WRITTEN TASK:
Nothing outside the range below should be printed. Output exactly the lines from the line with "uchun, avval" to the line with "Depois, devem ser", both included.

DATA FOR THIS TASK:

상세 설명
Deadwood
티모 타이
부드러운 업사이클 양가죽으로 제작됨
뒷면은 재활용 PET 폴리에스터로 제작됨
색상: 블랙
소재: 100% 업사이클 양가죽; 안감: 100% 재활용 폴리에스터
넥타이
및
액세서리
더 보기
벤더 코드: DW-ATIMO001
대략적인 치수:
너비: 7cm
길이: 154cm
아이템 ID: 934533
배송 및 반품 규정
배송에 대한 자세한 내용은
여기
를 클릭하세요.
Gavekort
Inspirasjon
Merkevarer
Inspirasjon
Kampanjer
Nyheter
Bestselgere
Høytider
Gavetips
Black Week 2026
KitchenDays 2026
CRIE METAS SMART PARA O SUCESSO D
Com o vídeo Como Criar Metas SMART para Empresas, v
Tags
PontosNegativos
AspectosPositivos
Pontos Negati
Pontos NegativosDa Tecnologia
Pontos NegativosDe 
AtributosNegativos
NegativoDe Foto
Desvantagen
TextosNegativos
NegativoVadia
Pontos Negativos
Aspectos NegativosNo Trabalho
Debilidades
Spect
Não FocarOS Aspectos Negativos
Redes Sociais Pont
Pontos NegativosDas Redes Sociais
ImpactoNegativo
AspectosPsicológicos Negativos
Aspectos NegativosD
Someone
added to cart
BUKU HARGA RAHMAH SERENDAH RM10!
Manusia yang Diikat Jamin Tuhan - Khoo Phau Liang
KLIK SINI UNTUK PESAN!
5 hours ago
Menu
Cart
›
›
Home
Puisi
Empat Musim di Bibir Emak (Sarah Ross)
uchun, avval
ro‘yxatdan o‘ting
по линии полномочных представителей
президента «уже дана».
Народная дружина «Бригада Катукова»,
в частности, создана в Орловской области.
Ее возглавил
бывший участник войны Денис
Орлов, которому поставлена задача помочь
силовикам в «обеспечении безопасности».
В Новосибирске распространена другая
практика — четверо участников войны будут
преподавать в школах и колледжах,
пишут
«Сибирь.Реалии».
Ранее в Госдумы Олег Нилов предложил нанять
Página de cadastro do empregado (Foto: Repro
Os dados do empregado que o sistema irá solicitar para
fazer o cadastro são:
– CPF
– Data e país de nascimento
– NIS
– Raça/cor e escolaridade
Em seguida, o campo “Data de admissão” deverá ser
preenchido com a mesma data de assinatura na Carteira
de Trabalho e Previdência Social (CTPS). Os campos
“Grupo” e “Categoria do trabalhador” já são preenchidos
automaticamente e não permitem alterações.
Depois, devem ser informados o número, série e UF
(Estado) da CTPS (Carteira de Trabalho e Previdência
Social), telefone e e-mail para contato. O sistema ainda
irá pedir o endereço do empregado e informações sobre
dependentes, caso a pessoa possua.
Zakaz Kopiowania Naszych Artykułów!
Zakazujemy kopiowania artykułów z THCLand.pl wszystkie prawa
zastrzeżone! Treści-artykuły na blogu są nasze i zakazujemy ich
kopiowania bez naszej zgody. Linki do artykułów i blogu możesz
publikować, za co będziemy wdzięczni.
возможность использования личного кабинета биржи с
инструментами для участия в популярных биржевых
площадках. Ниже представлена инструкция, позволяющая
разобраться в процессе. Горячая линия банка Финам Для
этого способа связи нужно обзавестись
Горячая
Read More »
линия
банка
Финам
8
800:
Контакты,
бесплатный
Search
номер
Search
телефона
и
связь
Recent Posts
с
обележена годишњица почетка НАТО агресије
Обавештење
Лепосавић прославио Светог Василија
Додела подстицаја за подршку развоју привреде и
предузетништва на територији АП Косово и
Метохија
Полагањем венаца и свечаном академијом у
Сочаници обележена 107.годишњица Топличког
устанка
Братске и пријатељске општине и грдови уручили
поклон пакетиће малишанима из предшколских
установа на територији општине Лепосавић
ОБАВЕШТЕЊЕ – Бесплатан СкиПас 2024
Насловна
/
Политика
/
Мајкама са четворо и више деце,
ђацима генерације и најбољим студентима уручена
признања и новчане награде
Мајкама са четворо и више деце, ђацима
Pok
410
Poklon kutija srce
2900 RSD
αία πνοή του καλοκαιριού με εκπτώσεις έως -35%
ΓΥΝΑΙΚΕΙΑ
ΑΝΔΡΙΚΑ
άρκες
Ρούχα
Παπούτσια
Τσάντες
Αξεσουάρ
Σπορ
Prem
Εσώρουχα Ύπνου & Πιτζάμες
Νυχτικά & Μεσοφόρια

SOLVED PROBLEM:
uchun, avval
ro‘yxatdan o‘ting
по линии полномочных представителей
президента «уже дана».
Народная дружина «Бригада Катукова»,
в частности, создана в Орловской области.
Ее возглавил
бывший участник войны Денис
Орлов, которому поставлена задача помочь
силовикам в «обеспечении безопасности».
В Новосибирске распространена другая
практика — четверо участников войны будут
преподавать в школах и колледжах,
пишут
«Сибирь.Реалии».
Ранее в Госдумы Олег Нилов предложил нанять
Página de cadastro do empregado (Foto: Repro
Os dados do empregado que o sistema irá solicitar para
fazer o cadastro são:
– CPF
– Data e país de nascimento
– NIS
– Raça/cor e escolaridade
Em seguida, o campo “Data de admissão” deverá ser
preenchido com a mesma data de assinatura na Carteira
de Trabalho e Previdência Social (CTPS). Os campos
“Grupo” e “Categoria do trabalhador” já são preenchidos
automaticamente e não permitem alterações.
Depois, devem ser informados o número, série e UF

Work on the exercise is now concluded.